概要
- 米大統領とFRB議長の対立の中で、ビットコインが株式・ドルに対して相対的に堅調だったと伝えた。
- 市場では、ビットコインを制度金融の不確実性の中での安全資産需要、ならびにヘッジ手段と解釈していると述べた。
- 中央銀行の独立性に対する政治的攻撃が、投資家心理と通貨への信認を損ない得るとの警戒が提起されたと伝えた。

米大統領と連邦準備制度理事会(FRB)議長の対立が激化する中、ビットコイン(BTC)は株式・ドルとは異なる値動きを見せ、相対的な強さを示した。
12日(香港時間)、コインデスクによると、ビットコイン(BTC)は前日比約1%高の9万2000ドル近辺で取引された。ただし、先週形成された8万9000〜9万5000ドルのレンジは抜け出せなかった。
同時刻の米金融市場は軟調だった。ナスダック先物は0.8%、S&P500先物は0.5%下落し、ドル指数は先週高値の99.26から99.00まで低下した。通常、ビットコインはナスダックと高い相関を示してきたことを踏まえると、今回の価格動向は例外的だとの見方が出ている。
市場では、ビットコインに対する「安全資産」需要が一部流入したシグナルと解釈されている。ドナルド・トランプ大統領とジェローム・パウエルFRB議長の対立が深まり、制度金融システムを巡る不確実性が高まっているためだ。ビットコイン支持者は長年、ビットコインを反体制的資産であり、財政・金融政策リスクに対するヘッジ手段と評価してきた。同日、伝統的な安全資産である金価格は1オンス当たり4600ドルまで上昇し、過去最高値を更新した。
両者の緊張は週末を挟んで一段と高まった。パウエル議長は「トランプ政権がFRB本部の改修を巡り、自身を刑事起訴すると脅した」と述べ、「利下げを迫るための政治的試みだ」と主張した。トランプ大統領は、FRBが金利を十分に積極的に引き下げていないとして、パウエル議長を繰り返し批判してきた。
トランプ大統領は政策金利を1%以下に引き下げるべきだとの立場を公然と示してきたが、FRBは先月、政策金利を25bp引き下げて3.5%に調整した後、当面は据え置き姿勢を維持すると見込まれている。

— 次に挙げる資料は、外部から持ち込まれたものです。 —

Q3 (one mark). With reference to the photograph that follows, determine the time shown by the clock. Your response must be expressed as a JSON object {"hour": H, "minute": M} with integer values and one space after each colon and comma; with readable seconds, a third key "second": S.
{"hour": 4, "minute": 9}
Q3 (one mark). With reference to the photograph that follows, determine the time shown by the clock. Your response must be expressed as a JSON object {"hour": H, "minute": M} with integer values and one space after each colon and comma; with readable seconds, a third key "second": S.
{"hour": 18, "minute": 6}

予測市場でも、パウエル議長が任期満了(今年5月)前に早期退任する可能性は低いと織り込まれている。
もっとも、市場では、中央銀行の独立性に対する繰り返しの政治的攻撃が、インフレが完全に解消されていない状況下で投資家心理を損ない、通貨への信認を弱めかねない点が警戒されている。トルコでレジェップ・タイイップ・エルドアン大統領の中央銀行介入後にリラの価値が急落した事例が警鐘として挙げられる。ただし、ドルが世界の基軸通貨であることを踏まえれば、米国の通貨システムが短期間で深刻な崩壊に至る可能性は限定的だとの見方が優勢だ。